WRITTEN INSTRUCTION: Set out the lines below as a numbered list, using only those from the line with "genus: Oncopeltus" up to and including the line with "genus: Hyphantria", and skip any blank lines.

[Start GIVEN DATA]

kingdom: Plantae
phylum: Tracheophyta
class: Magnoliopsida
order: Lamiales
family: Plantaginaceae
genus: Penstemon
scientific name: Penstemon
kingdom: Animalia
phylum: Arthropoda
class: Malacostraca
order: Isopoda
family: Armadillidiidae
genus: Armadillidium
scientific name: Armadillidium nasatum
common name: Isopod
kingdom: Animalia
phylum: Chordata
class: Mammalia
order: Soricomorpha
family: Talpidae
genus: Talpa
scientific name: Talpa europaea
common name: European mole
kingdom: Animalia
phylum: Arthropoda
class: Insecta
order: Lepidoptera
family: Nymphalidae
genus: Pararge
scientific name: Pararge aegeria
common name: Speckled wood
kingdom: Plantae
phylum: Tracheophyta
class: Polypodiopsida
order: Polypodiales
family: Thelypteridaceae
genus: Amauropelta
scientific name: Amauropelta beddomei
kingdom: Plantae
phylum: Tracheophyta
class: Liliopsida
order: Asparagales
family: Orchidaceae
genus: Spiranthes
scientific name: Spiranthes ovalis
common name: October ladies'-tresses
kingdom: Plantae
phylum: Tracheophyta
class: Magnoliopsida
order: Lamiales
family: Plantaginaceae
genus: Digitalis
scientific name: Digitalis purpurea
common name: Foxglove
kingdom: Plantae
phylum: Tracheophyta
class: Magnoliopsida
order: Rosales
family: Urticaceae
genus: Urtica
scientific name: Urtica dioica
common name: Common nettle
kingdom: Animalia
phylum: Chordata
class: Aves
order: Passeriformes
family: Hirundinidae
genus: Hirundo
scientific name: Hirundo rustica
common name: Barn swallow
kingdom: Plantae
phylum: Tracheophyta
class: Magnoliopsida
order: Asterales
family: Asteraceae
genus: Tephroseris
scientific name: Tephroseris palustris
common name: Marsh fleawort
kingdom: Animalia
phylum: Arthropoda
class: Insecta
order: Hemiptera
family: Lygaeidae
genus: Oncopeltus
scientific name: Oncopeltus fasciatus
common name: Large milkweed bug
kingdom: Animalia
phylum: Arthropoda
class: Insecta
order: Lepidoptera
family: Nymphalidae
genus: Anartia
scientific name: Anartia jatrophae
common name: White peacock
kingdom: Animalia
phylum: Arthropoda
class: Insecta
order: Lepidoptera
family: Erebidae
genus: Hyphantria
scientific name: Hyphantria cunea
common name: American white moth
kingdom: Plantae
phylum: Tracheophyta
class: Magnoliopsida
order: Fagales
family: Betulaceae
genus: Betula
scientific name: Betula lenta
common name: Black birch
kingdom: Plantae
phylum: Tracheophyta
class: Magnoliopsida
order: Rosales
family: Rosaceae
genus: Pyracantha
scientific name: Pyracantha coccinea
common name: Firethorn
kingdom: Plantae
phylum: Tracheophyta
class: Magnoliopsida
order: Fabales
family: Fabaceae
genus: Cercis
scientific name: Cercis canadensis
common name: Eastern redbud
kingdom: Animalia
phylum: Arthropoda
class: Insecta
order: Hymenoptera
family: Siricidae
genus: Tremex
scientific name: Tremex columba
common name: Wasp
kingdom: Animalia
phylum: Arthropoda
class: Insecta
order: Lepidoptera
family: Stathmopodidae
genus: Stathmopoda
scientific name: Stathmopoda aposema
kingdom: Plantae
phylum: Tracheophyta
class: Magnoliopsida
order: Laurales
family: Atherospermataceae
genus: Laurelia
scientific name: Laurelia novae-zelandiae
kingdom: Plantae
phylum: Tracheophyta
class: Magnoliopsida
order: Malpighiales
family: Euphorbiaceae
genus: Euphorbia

[End GIVEN DATA]

IN RESPONSE:
1. genus: Oncopeltus
2. scientific name: Oncopeltus fasciatus
3. common name: Large milkweed bug
4. kingdom: Animalia
5. phylum: Arthropoda
6. class: Insecta
7. order: Lepidoptera
8. family: Nymphalidae
9. genus: Anartia
10. scientific name: Anartia jatrophae
11. common name: White peacock
12. kingdom: Animalia
13. phylum: Arthropoda
14. class: Insecta
15. order: Lepidoptera
16. family: Erebidae
17. genus: Hyphantria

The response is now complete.